Дон-Кихот двинулся вперед, и когда проехал шагов двести, он нашел массу, которая отбрасывала большую тень. Он увидал большую башню и сейчас узнал, что это не алказар, а церковь местного прихода.
– Это мы увидали церковь, Санчо, – сказал он.
– Я сам это хорошо вижу, – отвечал Санчо, – и дай Бог, чтобы мы не увидали также нашу могилу: в такой час ходить по кладбищу плохое предзнаменование. И говорил же я вашей милости, если память мне не изменяет, что дом этой дамы находится в тупом переулке.
– Да будешь ты проклят Богом! – воскликнул Дон-Кихот. – Где ты видел, негодяй, чтобы алказары и королевские дворцы помещались в тупых переулках?
– Сударь, – отвечал Санчо, – что город, то норов: может быть в Тобозо и принято строить в тупых переулках дворцы и большие здания.
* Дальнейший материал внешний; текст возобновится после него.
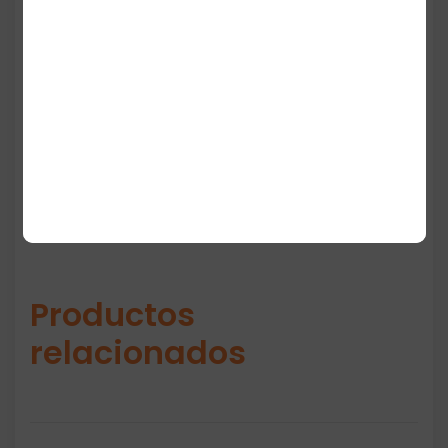
convirtiéndolos en una pieza ideal para
outfits casuales, streetwear o
combinaciones deportivas. Con un ajuste
true to size, estos pantalones son perfectos
para el uso diario.
Productos
relacionados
Умоляю вашу милость позволить мне поискать по улицам и переулкам, которые я увижу пред собою; может быть в каком-нибудь уголке я и найду этот алказар, чтоб его собаки съели – так он мне надоел.
– Говори, Санчо, с уважением о предметах, принадлежащих моей даме, – сказал Дон-Кихот. – Проведем праздник в мире и не будем отчаиваться в успехе.
– Я буду держать язык за зубами, – заметил Санчо; – но как же я могу перенести равнодушно то, что ваша милость требуете во что бы то ни стало, чтобы я сразу узнал дом нашей госпожи, который я видел один только раз, и чтобы я нашел его среди ночи, когда вы сами не находите его, хотя видели его тысячи раз.
– Ты приведешь меня в отчаяние, Санчо! – воскликнул Дон-Кихот. – Слушай, еретик, не говорил ли я тебе тысячи раз, что я никогда в жизни не видал несравненной Дульцинеи, что я никогда не переступал порога ее дворца, что, наконец, я влюблен только понаслышке и по той славе, которая распространена о ее красоте и уме.
– Теперь я уже этого не забуду, – отвечал Санчо, – и я говорю, что так как ваша милость ее не видали, то и я тоже ее не видал.